作者:紅桃九
荣湛瞳孔微缩:“哦,我确实没什么印象。”
“我还记得,你为了比赛没有戴任何服饰。”
“抱歉,工作压力大总是记错,我让一个探长朋友帮忙寻找,他是不是也询问过。”
“确实有一位..”老板的语气一下子变得谨慎,“荣博士,我是不是说错话了?”
“没有,”荣湛轻笑,霎时缓和谈话氛围,“当天的监控有保留吗?”
老板说:“时间太长,很难找到。”
荣湛放下话筒,盯着截图陷入沉思。
想了片刻他又拿起资料袋翻看。
他就这样一边忙工作一边想事情,两不耽误的熬过几天。
三天后,是钟姝案件的开庭日。
荣湛在此之前收到消息,艾米决定以证人的身份出席,他没有太过惊讶,只是欷歔和感动,艾米比他们认为的更勇敢、坚强。
庭审当天,除了荣湛和艾米,荣玥和钟姝的情人也加入到证人团队。
被告一方的辩护律师很有名,而且请来赫赫有名的心理学大师陈教授作为鉴定专家。
这场官司十分‘精彩’,充斥着压抑、暴力、对抗和感人环节。
在检察官和律师的唇枪舌战中,证人席的证人换了一个又一个。
荣玥最先指证,呈出她和钟姝的聊天记录,证明西蒙斯利用女儿威胁被害人,其中有一条最引人注意:[你敢离开我,我就杀了艾米,无论你们在什么地方,我都会想办法找到艾米,然后杀了她。]
惨案是在被害者和被告人办理离婚期间发生,由于各种原因,西蒙斯迟迟没有签字。
接着是陈教授,甩出一份非常有利的精神鉴定报告,并详细介绍了西蒙斯的家族精神史。
律师借着陈教授的说辞,慷慨激昂地把西蒙斯塑造成一位可怜人。
不过很快,荣湛就推翻了律师塑造的形象。
他不否定西蒙斯有遗传精神病,但不是所有精神病罪犯都不具备承担法律责任的能力,他呈上一份报告,例举出正在服刑的许多犯人,同样患有精神和心理疾病,可这些罪犯有足够能力接受审判,西蒙斯也是其中一员。
为了证实,荣湛拿出经过授权的评估资料交给法官。
两位心理学家的对峙结束,战场又还给检察官和律师。
从证人席下来,荣湛径直走向旁听席,坐在了第二排,他的左手边是严锵,右手边...
他转头,迎上一双忽明忽暗的眼眸,如同烛火在夜风中摇曳。
原本坐在这里的荣玥变成钟商,非常低调的入场。
钟商穿得正式,神情冷漠难辨喜怒,看向西蒙斯时,瞳孔笼罩着一层阴影,与荣湛对视时,眼里又弥漫出难以言喻的忧郁,仿佛承载了无数沉重的心事。

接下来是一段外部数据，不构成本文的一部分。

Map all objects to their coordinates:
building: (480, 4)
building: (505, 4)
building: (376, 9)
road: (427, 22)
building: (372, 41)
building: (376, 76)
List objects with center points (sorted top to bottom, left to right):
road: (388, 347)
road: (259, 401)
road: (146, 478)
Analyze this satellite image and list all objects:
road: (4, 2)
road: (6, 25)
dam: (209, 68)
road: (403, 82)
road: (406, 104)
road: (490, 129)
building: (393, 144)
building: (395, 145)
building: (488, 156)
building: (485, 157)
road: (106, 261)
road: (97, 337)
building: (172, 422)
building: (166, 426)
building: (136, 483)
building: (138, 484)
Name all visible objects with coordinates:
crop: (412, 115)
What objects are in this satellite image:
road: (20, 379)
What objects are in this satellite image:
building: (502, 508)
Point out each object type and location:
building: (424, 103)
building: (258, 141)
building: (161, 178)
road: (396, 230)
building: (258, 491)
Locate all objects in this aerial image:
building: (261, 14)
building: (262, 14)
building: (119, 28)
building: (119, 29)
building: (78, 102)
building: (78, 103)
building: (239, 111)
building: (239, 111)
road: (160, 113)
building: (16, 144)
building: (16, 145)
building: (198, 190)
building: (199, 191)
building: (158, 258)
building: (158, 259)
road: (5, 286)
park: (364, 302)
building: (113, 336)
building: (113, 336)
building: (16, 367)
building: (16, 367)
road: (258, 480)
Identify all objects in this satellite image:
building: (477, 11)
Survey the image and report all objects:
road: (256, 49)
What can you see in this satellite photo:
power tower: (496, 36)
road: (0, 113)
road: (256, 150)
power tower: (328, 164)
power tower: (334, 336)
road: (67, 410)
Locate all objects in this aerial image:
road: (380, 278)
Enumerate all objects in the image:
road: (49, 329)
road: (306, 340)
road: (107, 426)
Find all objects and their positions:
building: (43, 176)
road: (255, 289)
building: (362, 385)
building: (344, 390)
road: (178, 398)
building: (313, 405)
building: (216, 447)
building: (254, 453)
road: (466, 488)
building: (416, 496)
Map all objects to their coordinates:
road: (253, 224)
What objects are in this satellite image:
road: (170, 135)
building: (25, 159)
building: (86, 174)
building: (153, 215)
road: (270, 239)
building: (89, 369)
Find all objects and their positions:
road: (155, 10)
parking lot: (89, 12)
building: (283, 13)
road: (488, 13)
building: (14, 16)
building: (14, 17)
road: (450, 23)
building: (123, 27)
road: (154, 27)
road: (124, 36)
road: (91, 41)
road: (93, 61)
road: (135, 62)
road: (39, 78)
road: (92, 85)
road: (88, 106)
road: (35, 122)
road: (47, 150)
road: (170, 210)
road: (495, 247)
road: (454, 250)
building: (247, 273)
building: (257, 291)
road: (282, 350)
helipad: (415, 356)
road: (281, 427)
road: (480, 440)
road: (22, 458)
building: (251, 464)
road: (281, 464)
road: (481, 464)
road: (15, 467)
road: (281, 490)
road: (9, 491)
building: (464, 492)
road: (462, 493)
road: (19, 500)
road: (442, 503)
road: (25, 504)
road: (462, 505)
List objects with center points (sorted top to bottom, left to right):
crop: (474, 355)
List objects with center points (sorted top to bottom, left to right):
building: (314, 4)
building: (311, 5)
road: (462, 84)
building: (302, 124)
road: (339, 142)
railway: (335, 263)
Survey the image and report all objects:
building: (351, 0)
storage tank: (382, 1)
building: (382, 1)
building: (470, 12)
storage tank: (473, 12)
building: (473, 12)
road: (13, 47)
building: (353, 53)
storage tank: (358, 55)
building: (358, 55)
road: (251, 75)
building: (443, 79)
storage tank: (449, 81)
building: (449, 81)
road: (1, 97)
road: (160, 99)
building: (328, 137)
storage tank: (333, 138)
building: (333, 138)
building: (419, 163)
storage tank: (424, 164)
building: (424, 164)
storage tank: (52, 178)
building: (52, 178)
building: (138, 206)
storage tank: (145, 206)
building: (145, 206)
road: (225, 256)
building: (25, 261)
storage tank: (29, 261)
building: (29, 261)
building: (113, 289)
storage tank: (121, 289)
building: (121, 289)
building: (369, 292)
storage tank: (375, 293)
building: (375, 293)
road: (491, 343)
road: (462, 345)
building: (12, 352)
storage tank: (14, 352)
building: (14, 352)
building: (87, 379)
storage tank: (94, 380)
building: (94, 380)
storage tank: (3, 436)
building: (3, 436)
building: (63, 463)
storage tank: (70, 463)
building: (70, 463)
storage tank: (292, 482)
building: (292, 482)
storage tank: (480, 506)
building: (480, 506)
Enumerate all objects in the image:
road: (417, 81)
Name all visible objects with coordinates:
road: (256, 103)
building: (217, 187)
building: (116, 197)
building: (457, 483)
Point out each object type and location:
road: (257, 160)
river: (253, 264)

他的心灵之窗透露出一种异样的担忧,这股情绪既是因为艾米,也是为了荣湛。
关于平地区的记忆,钟商保留很多,但也有一部分变得虚幻,他和哥哥离开教堂之后的经历愈发朦胧,那种感觉就像依稀记得的绮梦正奇怪的离他而去。
只有哥哥和生病两种概念特别明晰,深深刻在脑海,使他无法继续回避。
“钟先生,”荣湛低声开口,“艾米怎么样?”
一句钟先生传到耳里,让钟商把到嘴边的‘哥哥’给咽回肚子,沉声道:“我一直陪在她身边,她准备好了。”
荣湛有些感慨:“我没想到你会同意。”
钟商望向空荡荡的证人席,仿佛死去的人站在那里,“是艾米自己的决定,她想为妈妈做点什么,我很羡慕她,因为我什么都做不了。”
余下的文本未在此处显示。